Thursday, March 15, 2007

Does a global temperature exist?

It doesn't: a peer-reviewed article

The regular weekly dose of climate deniers' peer-reviewed literature - something that according to Naomi Oreskes can't exist, yet it seems to appear almost every week. ;-)

A new, June 2007 issue of the Journal of Non-Equilibrium Thermodynamics has a paper called
Does a global temperature exist?
by Christopher Essex, Ross McKitrick, and Bjarne Andresen. They argue that the concept of a global temperature is ill-defined because it heavily depends on the choice of statistical methods. The choice of the methods is thus a political decision, not a part of the scientific method.

The paper is inconvenient for RealClimate.




Via UPI and ScienceDaily.

1 comment:

  1. The same points as made in the article, only very much more so, to any attempt to define a global temperature in the depth of winter at the height of the Cryogenian period, say 640 mya, when the earth was glaciated from poles to equator. Therefore any statement that the earth was colder then than it is now, and that there must have been a net warming to account for the difference, is inherently unprovable and is a political, not a climatological proposition.
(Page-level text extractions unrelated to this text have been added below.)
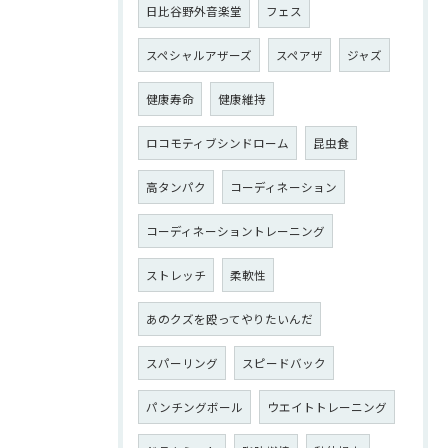
日比谷野外音楽堂
フェス
スペシャルアザーズ
スペアザ
ジャズ
健康寿命
健康維持
ロコモティブシンドローム
昆虫食
高タンパク
コーディネーション
コーディネーショントレーニング
ストレッチ
柔軟性
あのクズを殴ってやりたいんだ
スパーリング
スピードバック
パンチングボール
ウエイトトレーニング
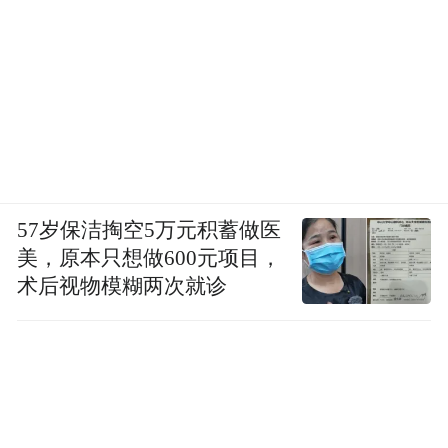
57岁保洁掏空5万元积蓄做医
美，原本只想做600元项目，
术后视物模糊两次就诊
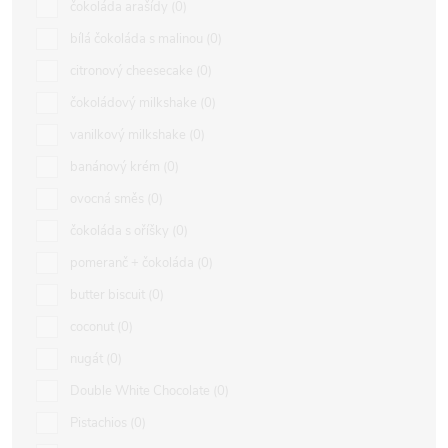
čokoláda arašídy
0
bílá čokoláda s malinou
0
citronový cheesecake
0
čokoládový milkshake
0
vanilkový milkshake
0
banánový krém
0
ovocná směs
0
čokoláda s oříšky
0
pomeranč + čokoláda
0
butter biscuit
0
coconut
0
nugát
0
Double White Chocolate
0
Pistachios
0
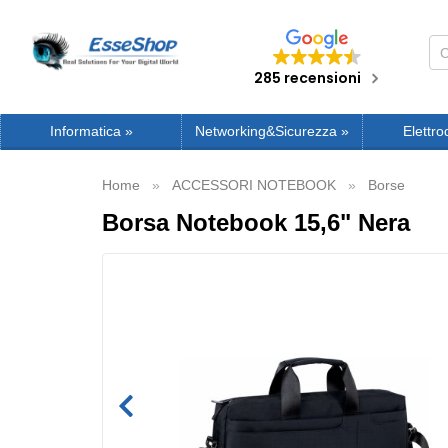
285 recensioni
Informatica
»
Networking&Sicurezza
»
Elettro
Home
ACCESSORI NOTEBOOK
Borse
Borsa Notebook 15,6" Nera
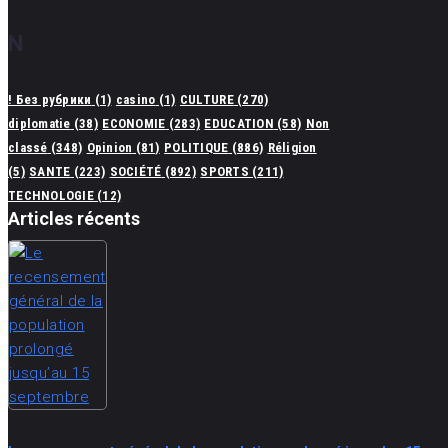
N
! Без рубрики
(1)
casino
(1)
CULTURE
(270)
diplomatie
(38)
ECONOMIE
(283)
EDUCATION
(58)
Non
classé
(348)
Opinion
(81)
POLITIQUE
(886)
Réligion
(5)
SANTE
(223)
SOCIÉTÉ
(892)
SPORTS
(211)
TECHNOLOGIE
(12)
Articles récents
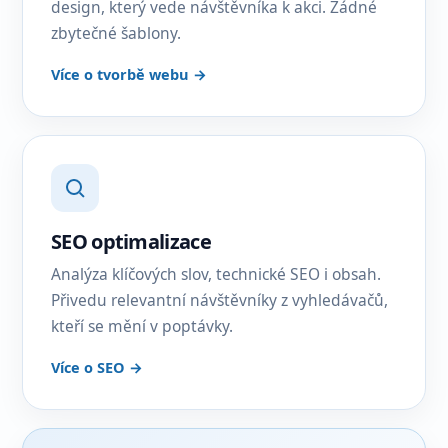
design, který vede návštěvníka k akci. Žádné
zbytečné šablony.
Více o tvorbě webu →
SEO optimalizace
Analýza klíčových slov, technické SEO i obsah.
Přivedu relevantní návštěvníky z vyhledávačů,
kteří se mění v poptávky.
Více o SEO →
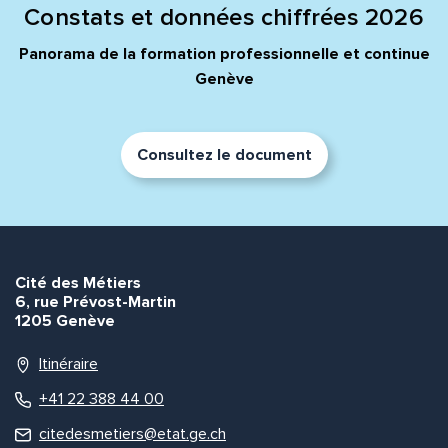
Constats et données chiffrées 2026
Panorama de la formation professionnelle et continue
Genève
Consultez le document
Cité des Métiers
6, rue Prévost-Martin
1205 Genève
Itinéraire
+41 22 388 44 00
citedesmetiers@etat.ge.ch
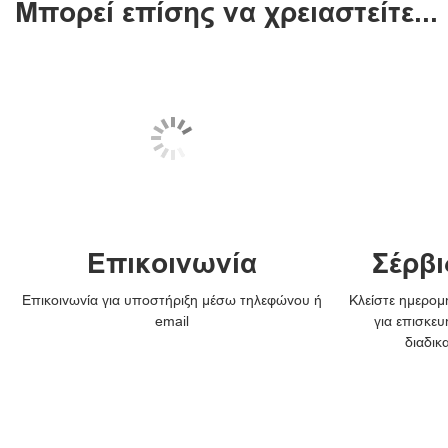
Μπορεί επίσης να χρειαστείτε...
Επικοινωνία
Σέρβι
Επικοινωνία για υποστήριξη μέσω τηλεφώνου ή
Κλείστε ημερομη
email
για επισκευ
διαδικ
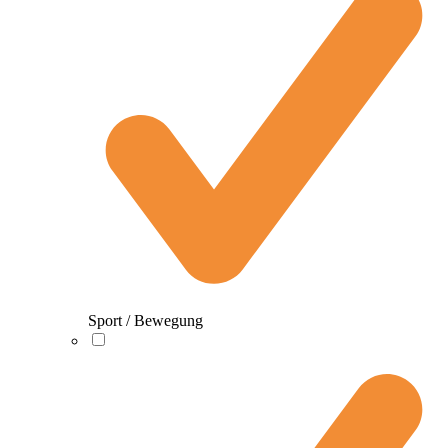
Sport / Bewegung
    But wait one moment! If you refer back three days or thereabouts you will see that you have established for the purpose of this blog that warming can be proved or disproved by looking to isolated daily temperature readings from Waterloo, Canada and "parts of Massachussetts". So we don't have to bother with the methodological point made by the paper (actually a worthy if pedestrian point which would be accepted by sensible climatologists on both sides of the argument) because of your unique insight that when Waterloo, Canada sneezes the world axiomatically catches cold. Well done!